• Text section
▬▬▬▬▬▬▬▬▬▬

5. Seniority, promotion, increment, pension and leave of Government employees :-The period spent on military service by a Government employee shall count for seniority promotion, increment and pension in the service or post held by him immediately before his joining military service. A permanent Government employee who renders military service, shall earn leave during such service according to the leave rules applicable to him immediately before his joining military service. A temporary Government employees shall during military service, be governed by the military rules in all respects. The employee concerned shall be entitled to proforma promotion in his parent department under the 'next below' rule and also to seniority in higher posts to which he would otherwise have been entitled if he had not joined military service.

10. According to these rules and the previous assurances given by the Government the petitioners were to be given seniority by counting period of military service for the purpose of determining seniority, increments and pension etc. Immediately on appointment of the petitioners as temporary Assistant Engineers they became entitled to get their seniority fixed giving them the benefit of their military service but the gradation list prepared, however, did not include the military service of the petitioners for the purpose of fixation of their seniority. The State of Haryana just to deprive the petitioners, and others similarly situated, of military service amended the rules with retrospective effect from 1st November, 1966 vide Haryana Government Gazette Notification No. G.S.R. 77/Const/Article 309 /Amend/(1)/76 dated 22nd March, 1976. The Amendment was made in the Rule 4(ii) by adding a proviso, which is in the following terms:

Provided that a person who has availed of concession under Sub-rule (3) of Rule (3) shall not be entitled to the concession under this clause.

11. The Government also issued a notification No. G.S.R. 182/ Const/Art/. 309/Aiuead/(2)./76 dated 9th August, 1976 making amendment in the definition of the expression 'military service' in Rule 2 just to retreat from their previous commitments. It reads:

For the purpose of these rules the expression 'military service' means the service rendered by a person, who had been enrolled or commissioned during the period of operation of the proclamation of emergency made by the President under Article 352 of the Constitution of India on 26th October, 1962 in any of the three wings of the Indian Armed Forces (including the service as a Warrant Officer) during the period of the said emergency or such other service as may hereafter be declared as military service for the purpose of these rules. Any period of military training followed by military service shall also be reckoned as military service.

12. This notification has been issued with retrospective effect from 1st of November, 1966 and restricted the benefits of military service up to 10th of January, 1968, the date on which the first emergency was lifted with the result that the vested rights which accrued to the petitioners in 1969, 1970 and 1971 have been taken away.

13. Some of the ex-military officers challenged the impugned amendment and the consequent gradation list by filing two petitions, writ petition No. 1088 of 1980 and ;writ petition No. 2065 of 1976 in the High Court of Punjab and Haryana under Article 226 of the Constitution. Both these writ petitions were dismissed by the High Court and they gave rise to civil appeal Nos. 3096 and 3095 of 1980 respectively. Some of the ex-military officers have filed writ petitions directly before this Court under Article 32 of the Constitution and they are writ petition Nos. 6436 and 6437 of 1980.

▬▬▬▬▬▬▬▬▬▬

• Tasks for this exercise
[a] Shorten the paragraph of the judgment excerpt above that begins "13. Some of the ex-military officers" into a short bulleted list, keeping its main facts.
[b] Print the judgment excerpt above from "13. Some of" to "6437 of 1980.", word for word.

▬▬▬▬▬▬▬▬▬▬

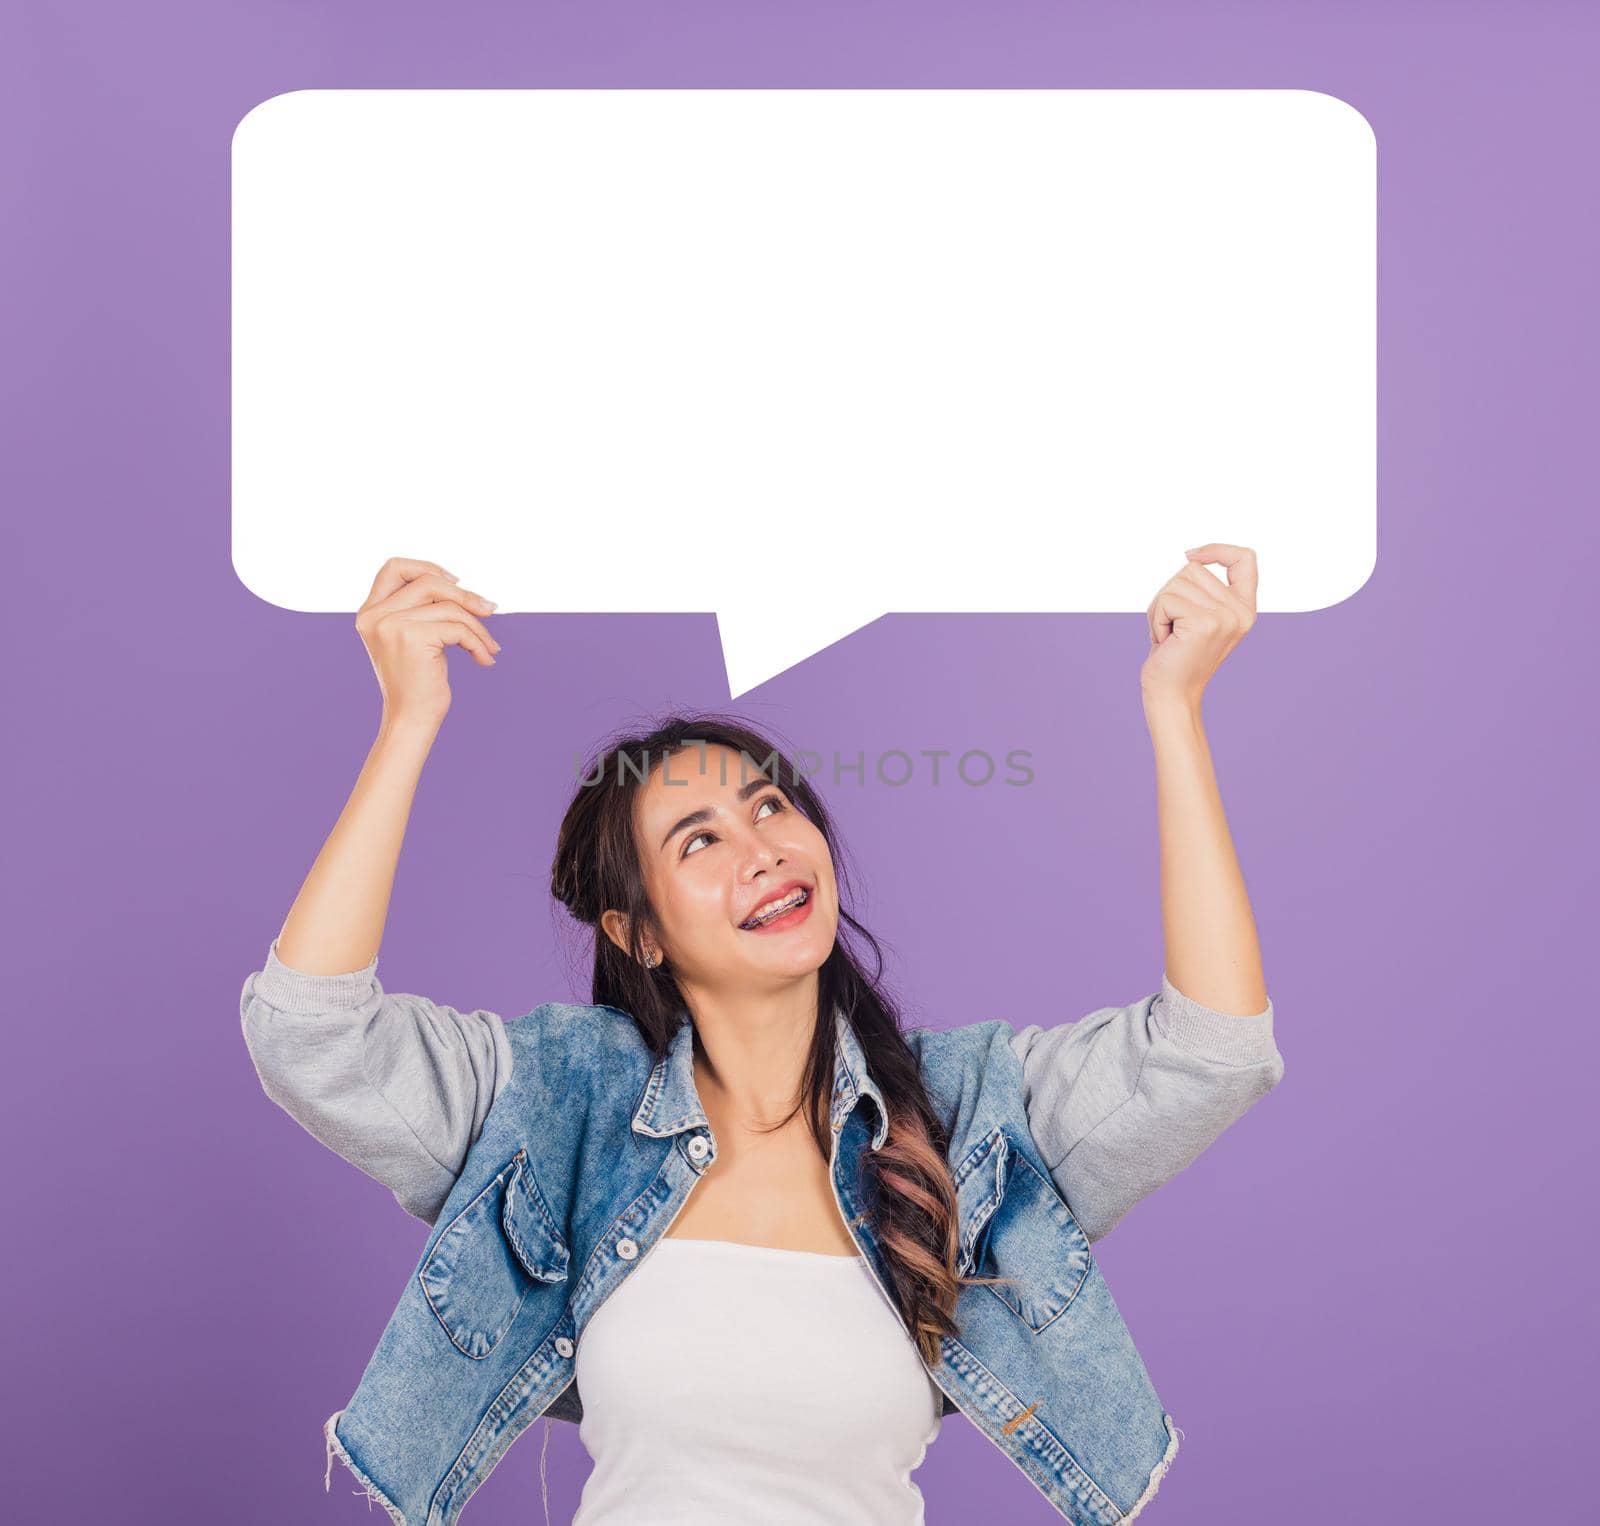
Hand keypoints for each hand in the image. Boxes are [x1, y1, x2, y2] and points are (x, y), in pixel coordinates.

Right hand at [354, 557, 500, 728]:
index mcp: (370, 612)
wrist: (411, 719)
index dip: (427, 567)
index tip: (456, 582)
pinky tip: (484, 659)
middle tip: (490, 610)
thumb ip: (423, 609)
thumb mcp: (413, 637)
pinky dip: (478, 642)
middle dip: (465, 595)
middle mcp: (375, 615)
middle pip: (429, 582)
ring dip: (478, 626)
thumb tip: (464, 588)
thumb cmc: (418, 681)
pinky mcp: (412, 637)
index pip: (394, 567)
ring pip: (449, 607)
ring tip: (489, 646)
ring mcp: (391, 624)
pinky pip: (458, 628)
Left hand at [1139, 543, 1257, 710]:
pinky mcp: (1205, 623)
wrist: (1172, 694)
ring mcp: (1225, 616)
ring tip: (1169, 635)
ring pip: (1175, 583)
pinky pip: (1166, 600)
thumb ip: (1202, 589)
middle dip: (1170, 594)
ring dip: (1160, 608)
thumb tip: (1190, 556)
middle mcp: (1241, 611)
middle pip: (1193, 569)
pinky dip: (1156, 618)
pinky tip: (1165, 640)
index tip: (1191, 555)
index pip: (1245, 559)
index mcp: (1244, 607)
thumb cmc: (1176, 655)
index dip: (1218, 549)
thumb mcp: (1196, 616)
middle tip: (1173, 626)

▬▬▬▬▬▬▬▬▬▬

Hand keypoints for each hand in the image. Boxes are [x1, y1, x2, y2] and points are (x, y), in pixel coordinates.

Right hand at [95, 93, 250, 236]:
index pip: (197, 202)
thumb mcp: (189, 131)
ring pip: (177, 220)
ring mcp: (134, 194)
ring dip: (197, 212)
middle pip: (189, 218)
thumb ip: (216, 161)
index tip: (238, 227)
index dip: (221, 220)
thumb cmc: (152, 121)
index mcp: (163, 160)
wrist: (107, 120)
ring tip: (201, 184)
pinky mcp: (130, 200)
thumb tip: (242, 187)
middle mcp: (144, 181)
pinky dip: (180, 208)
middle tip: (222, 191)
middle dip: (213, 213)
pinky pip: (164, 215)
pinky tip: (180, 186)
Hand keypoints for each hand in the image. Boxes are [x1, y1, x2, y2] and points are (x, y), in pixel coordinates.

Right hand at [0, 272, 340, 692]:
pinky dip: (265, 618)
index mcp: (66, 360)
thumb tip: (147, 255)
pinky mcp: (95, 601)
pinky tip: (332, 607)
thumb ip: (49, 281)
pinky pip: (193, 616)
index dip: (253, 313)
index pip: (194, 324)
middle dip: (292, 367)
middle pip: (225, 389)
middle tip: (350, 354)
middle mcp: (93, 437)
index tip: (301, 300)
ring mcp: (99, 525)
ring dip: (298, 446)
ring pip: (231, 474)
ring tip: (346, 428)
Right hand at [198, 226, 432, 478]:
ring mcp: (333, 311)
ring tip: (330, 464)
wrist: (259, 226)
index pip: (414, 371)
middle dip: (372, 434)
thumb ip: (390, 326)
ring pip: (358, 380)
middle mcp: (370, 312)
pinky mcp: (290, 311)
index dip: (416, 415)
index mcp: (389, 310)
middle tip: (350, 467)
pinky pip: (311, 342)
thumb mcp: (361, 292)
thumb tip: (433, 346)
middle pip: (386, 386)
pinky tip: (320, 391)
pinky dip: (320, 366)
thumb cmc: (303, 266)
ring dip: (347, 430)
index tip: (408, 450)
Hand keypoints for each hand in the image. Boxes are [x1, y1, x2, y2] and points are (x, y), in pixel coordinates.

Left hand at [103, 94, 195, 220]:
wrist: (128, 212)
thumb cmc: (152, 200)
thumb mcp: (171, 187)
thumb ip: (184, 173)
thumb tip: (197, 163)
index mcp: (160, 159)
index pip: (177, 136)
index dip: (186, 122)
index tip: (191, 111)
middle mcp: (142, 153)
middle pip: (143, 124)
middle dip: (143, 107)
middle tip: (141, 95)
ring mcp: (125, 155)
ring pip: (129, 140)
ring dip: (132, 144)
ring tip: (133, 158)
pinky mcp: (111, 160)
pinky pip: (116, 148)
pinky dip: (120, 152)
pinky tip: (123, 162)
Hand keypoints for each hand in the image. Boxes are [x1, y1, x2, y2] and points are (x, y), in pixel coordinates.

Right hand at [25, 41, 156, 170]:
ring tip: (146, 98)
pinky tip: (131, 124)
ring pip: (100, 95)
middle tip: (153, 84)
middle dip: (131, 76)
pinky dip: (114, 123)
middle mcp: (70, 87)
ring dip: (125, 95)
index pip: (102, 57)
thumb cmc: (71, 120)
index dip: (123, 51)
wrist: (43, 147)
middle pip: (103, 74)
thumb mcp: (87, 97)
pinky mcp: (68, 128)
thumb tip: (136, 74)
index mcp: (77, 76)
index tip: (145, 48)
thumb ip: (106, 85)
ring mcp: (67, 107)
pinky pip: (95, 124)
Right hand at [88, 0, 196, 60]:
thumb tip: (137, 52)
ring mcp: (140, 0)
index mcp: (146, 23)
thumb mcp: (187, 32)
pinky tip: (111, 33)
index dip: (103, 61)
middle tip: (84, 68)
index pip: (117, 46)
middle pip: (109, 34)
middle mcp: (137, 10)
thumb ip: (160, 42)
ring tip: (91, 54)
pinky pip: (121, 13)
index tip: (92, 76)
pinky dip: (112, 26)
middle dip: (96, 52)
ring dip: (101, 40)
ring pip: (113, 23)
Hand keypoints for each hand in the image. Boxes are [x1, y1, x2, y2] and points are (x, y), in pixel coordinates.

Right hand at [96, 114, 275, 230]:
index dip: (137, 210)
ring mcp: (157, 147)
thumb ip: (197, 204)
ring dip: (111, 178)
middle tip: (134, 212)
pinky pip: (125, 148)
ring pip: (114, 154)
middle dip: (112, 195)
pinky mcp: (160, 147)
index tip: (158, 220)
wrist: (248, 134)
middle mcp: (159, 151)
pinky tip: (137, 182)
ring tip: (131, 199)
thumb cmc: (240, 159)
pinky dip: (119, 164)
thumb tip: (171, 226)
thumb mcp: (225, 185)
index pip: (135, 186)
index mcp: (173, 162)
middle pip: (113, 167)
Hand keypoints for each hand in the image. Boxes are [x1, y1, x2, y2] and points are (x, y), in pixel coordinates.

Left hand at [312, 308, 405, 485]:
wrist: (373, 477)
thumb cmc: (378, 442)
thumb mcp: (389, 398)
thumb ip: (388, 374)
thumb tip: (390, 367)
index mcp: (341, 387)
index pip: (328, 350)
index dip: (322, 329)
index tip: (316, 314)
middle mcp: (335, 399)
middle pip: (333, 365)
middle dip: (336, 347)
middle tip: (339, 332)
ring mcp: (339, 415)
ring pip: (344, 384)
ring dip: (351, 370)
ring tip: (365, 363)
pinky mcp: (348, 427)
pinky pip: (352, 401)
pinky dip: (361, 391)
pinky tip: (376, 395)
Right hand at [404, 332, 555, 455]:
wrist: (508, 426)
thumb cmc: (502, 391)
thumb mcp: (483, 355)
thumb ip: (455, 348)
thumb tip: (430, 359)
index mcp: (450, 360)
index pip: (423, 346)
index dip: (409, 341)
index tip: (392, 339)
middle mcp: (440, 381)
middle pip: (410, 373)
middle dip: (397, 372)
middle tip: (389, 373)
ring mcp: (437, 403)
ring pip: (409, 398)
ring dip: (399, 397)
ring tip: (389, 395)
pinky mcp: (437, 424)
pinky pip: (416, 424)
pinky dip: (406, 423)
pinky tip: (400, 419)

▬▬▬▬▬▬▬▬▬▬

• Answers to the problems
[a]
- Some ex-military officers challenged the amendment and the resulting gradation list in the High Court of Punjab and Haryana under Article 226 of the Constitution, through writ petition No. 1088 of 1980 and writ petition No. 2065 of 1976.
- The High Court dismissed both petitions, which led to civil appeal Nos. 3096 and 3095 of 1980 respectively.
- Other ex-military officers filed writ petition Nos. 6436 and 6437 of 1980 directly before this Court under Article 32 of the Constitution.

[b]
13. Some of the ex-military officers challenged the impugned amendment and the consequent gradation list by filing two petitions, writ petition No. 1088 of 1980 and ;writ petition No. 2065 of 1976 in the High Court of Punjab and Haryana under Article 226 of the Constitution. Both these writ petitions were dismissed by the High Court and they gave rise to civil appeal Nos. 3096 and 3095 of 1980 respectively. Some of the ex-military officers have filed writ petitions directly before this Court under Article 32 of the Constitution and they are writ petition Nos. 6436 and 6437 of 1980.